[Exercise data — start]
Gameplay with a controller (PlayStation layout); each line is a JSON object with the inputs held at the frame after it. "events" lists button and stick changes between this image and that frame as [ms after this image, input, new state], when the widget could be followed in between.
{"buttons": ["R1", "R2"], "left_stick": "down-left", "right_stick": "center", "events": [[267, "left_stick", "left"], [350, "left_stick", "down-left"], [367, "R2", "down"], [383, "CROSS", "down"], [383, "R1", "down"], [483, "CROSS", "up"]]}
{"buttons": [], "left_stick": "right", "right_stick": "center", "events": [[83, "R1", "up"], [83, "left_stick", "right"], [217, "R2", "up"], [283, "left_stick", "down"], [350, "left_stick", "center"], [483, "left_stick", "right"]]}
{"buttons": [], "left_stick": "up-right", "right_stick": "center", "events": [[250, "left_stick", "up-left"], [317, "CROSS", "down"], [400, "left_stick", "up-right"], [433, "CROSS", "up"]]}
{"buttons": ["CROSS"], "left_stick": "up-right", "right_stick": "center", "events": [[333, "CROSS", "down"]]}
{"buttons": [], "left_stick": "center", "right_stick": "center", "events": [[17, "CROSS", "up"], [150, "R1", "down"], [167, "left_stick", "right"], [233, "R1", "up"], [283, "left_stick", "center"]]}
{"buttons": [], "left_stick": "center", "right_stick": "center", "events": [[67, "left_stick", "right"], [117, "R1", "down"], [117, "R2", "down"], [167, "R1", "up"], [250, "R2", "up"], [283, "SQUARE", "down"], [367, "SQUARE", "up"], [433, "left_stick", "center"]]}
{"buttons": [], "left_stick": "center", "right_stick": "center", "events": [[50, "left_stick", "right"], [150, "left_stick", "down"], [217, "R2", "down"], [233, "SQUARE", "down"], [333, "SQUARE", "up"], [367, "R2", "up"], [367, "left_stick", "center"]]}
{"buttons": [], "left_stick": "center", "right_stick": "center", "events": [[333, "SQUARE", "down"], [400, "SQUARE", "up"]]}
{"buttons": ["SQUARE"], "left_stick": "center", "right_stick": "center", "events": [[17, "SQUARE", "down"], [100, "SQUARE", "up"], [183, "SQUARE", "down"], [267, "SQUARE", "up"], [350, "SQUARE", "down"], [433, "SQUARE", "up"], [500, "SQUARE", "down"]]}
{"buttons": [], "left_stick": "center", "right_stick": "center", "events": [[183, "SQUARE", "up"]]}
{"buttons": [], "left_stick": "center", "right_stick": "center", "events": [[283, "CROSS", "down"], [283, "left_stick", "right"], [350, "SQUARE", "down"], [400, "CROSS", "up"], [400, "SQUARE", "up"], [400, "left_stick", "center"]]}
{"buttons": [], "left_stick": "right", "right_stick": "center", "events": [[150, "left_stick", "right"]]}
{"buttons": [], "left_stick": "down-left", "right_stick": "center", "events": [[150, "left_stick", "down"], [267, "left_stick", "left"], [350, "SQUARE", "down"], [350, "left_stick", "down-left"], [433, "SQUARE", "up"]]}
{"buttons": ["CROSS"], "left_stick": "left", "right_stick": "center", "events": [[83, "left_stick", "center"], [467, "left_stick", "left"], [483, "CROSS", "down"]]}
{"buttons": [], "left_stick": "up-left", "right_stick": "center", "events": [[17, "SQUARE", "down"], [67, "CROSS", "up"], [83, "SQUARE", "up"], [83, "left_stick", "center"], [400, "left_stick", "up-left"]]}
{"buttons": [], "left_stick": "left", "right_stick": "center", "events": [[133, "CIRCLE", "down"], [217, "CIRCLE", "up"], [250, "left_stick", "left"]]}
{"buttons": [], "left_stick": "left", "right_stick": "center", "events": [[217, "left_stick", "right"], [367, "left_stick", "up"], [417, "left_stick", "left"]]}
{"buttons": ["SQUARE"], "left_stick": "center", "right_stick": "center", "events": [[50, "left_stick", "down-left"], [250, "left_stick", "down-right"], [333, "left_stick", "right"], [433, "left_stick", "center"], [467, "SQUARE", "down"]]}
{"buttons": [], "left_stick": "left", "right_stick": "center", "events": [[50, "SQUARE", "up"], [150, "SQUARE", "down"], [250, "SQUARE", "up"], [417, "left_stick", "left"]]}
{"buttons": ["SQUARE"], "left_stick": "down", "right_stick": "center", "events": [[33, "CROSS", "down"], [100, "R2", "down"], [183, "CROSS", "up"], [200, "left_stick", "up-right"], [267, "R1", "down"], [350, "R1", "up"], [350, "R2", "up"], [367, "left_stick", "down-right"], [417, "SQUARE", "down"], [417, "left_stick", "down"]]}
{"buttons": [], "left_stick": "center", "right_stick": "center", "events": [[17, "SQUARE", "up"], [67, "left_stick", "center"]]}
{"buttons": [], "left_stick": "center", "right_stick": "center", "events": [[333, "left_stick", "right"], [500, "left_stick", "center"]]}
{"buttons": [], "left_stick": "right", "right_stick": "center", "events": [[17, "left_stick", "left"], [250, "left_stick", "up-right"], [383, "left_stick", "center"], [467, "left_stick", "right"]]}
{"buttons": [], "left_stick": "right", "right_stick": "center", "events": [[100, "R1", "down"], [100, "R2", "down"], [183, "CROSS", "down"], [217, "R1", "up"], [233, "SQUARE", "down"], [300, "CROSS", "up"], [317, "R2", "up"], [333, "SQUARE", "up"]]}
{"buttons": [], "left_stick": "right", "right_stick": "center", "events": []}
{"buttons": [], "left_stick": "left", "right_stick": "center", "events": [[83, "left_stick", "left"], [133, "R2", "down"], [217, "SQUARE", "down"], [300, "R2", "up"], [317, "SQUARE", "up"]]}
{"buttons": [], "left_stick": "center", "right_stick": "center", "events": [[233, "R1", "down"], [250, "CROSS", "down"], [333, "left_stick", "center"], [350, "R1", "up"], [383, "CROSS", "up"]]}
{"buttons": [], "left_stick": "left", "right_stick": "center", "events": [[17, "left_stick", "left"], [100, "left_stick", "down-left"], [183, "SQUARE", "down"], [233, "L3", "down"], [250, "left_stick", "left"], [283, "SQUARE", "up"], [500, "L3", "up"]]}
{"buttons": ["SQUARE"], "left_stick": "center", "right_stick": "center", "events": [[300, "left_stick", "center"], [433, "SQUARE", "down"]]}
[Exercise data — finish]
Task description
Reproduce the full listing above, character for character.

Written response
Gameplay with a controller (PlayStation layout); each line is a JSON object with the inputs held at the frame after it. "events" lists button and stick changes between this image and that frame as [ms after this image, input, new state], when the widget could be followed in between.
{"buttons": ["R1", "R2"], "left_stick": "down-left", "right_stick": "center", "events": [[267, "left_stick", "left"], [350, "left_stick", "down-left"], [367, "R2", "down"], [383, "CROSS", "down"], [383, "R1", "down"], [483, "CROSS", "up"]]}
{"buttons": [], "left_stick": "right", "right_stick": "center", "events": [[83, "R1", "up"], [83, "left_stick", "right"], [217, "R2", "up"], [283, "left_stick", "down"], [350, "left_stick", "center"], [483, "left_stick", "right"]]}
{"buttons": [], "left_stick": "up-right", "right_stick": "center", "events": [[250, "left_stick", "up-left"], [317, "CROSS", "down"], [400, "left_stick", "up-right"], [433, "CROSS", "up"]]}
{"buttons": ["CROSS"], "left_stick": "up-right", "right_stick": "center", "events": [[333, "CROSS", "down"]]}
{"buttons": [], "left_stick": "center", "right_stick": "center", "events": [[17, "CROSS", "up"], [150, "R1", "down"], [167, "left_stick", "right"], [233, "R1", "up"], [283, "left_stick", "center"]]}
{"buttons": [], "left_stick": "center", "right_stick": "center", "events": [[67, "left_stick", "right"], [117, "R1", "down"], [117, "R2", "down"], [167, "R1", "up"], [250, "R2", "up"], [283, "SQUARE", "down"], [367, "SQUARE", "up"], [433, "left_stick", "center"]]}
{"buttons": [], "left_stick": "center", "right_stick": "center", "events": [[50, "left_stick", "right"], [150, "left_stick", "down"], [217, "R2", "down"], [233, "SQUARE", "down"], [333, "SQUARE", "up"], [367, "R2", "up"], [367, "left_stick", "center"]]}
{"buttons": [], "left_stick": "center", "right_stick": "center", "events": [[333, "SQUARE", "down"], [400, "SQUARE", "up"]]}
{"buttons": ["SQUARE"], "left_stick": "center", "right_stick": "center", "events": [[17, "SQUARE", "down"], [100, "SQUARE", "up"], [183, "SQUARE", "down"], [267, "SQUARE", "up"], [350, "SQUARE", "down"], [433, "SQUARE", "up"], [500, "SQUARE", "down"]]}
{"buttons": [], "left_stick": "center", "right_stick": "center", "events": [[183, "SQUARE", "up"]]}
{"buttons": [], "left_stick": "center", "right_stick": "center", "events": [[283, "CROSS", "down"], [283, "left_stick", "right"], [350, "SQUARE", "down"], [400, "CROSS", "up"], [400, "SQUARE", "up"], [400, "left_stick", "center"]]}
{"buttons": [], "left_stick": "right", "right_stick": "center", "events": [[150, "left_stick", "right"]]}
{"buttons": [], "left_stick": "down-left", "right_stick": "center", "events": [[150, "left_stick", "down"], [267, "left_stick", "left"], [350, "SQUARE", "down"], [350, "left_stick", "down-left"], [433, "SQUARE", "up"]]}
{"buttons": ["CROSS"], "left_stick": "left", "right_stick": "center", "events": [[83, "left_stick", "center"], [467, "left_stick", "left"], [483, "CROSS", "down"]]}
{"buttons": [], "left_stick": "up-left", "right_stick": "center", "events": [[17, "SQUARE", "down"], [67, "CROSS", "up"], [83, "SQUARE", "up"], [83, "left_stick", "center"], [400, "left_stick", "up-left"]]}
{"buttons": [], "left_stick": "left", "right_stick": "center", "events": [[133, "CIRCLE", "down"], [217, "CIRCLE", "up"], [250, "left_stick", "left"]]}
{"buttons": [], "left_stick": "left", "right_stick": "center", "events": [[217, "left_stick", "right"], [367, "left_stick", "up"], [417, "left_stick", "left"]]}
{"buttons": ["SQUARE"], "left_stick": "center", "right_stick": "center", "events": [[50, "left_stick", "down-left"], [250, "left_stick", "down-right"], [333, "left_stick", "right"], [433, "left_stick", "center"], [467, "SQUARE", "down"]]}
{"buttons": [], "left_stick": "left", "right_stick": "center", "events": [[50, "SQUARE", "up"], [150, "SQUARE", "down"], [250, "SQUARE", "up"], [417, "left_stick", "left"]]}
{"buttons": ["SQUARE"], "left_stick": "down", "right_stick": "center", "events": [[33, "CROSS", "down"], [100, "R2", "down"], [183, "CROSS", "up"], [200, "left_stick", "up-right"], [267, "R1", "down"], [350, "R1", "up"], [350, "R2", "up"], [367, "left_stick", "down-right"], [417, "SQUARE", "down"], [417, "left_stick", "down"]]}
{"buttons": [], "left_stick": "center", "right_stick": "center", "events": [[17, "SQUARE", "up"], [67, "left_stick", "center"]]}
{"buttons": [], "left_stick": "center", "right_stick": "center", "events": [[333, "left_stick", "right"], [500, "left_stick", "center"]]}
{"buttons": [], "left_stick": "right", "right_stick": "center", "events": [[17, "left_stick", "left"], [250, "left_stick", "up-right"], [383, "left_stick", "center"], [467, "left_stick", "right"]]}
{"buttons": [], "left_stick": "right", "right_stick": "center", "events": [[100, "R1", "down"], [100, "R2", "down"], [183, "CROSS", "down"], [217, "R1", "up"], [233, "SQUARE", "down"], [300, "CROSS", "up"], [317, "R2", "up"], [333, "SQUARE", "up"]]}
{"buttons": [], "left_stick": "right", "right_stick": "center", "events": []}
{"buttons": [], "left_stick": "left", "right_stick": "center", "events": [[83, "left_stick", "left"], [133, "R2", "down"], [217, "SQUARE", "down"], [300, "R2", "up"], [317, "SQUARE", "up"]]}
{"buttons": [], "left_stick": "center", "right_stick": "center", "events": [[233, "R1", "down"], [250, "CROSS", "down"], [333, "left_stick", "center"], [350, "R1", "up"], [383, "CROSS", "up"]]}
{"buttons": [], "left_stick": "left", "right_stick": "center", "events": [[17, "left_stick", "left"], [100, "left_stick", "down-left"], [183, "SQUARE", "down"], [233, "L3", "down"], [250, "left_stick", "left"], [283, "SQUARE", "up"], [500, "L3", "up"]]}
{"buttons": ["SQUARE"], "left_stick": "center", "right_stick": "center", "events": [[300, "left_stick", "center"], [433, "SQUARE", "down"]]}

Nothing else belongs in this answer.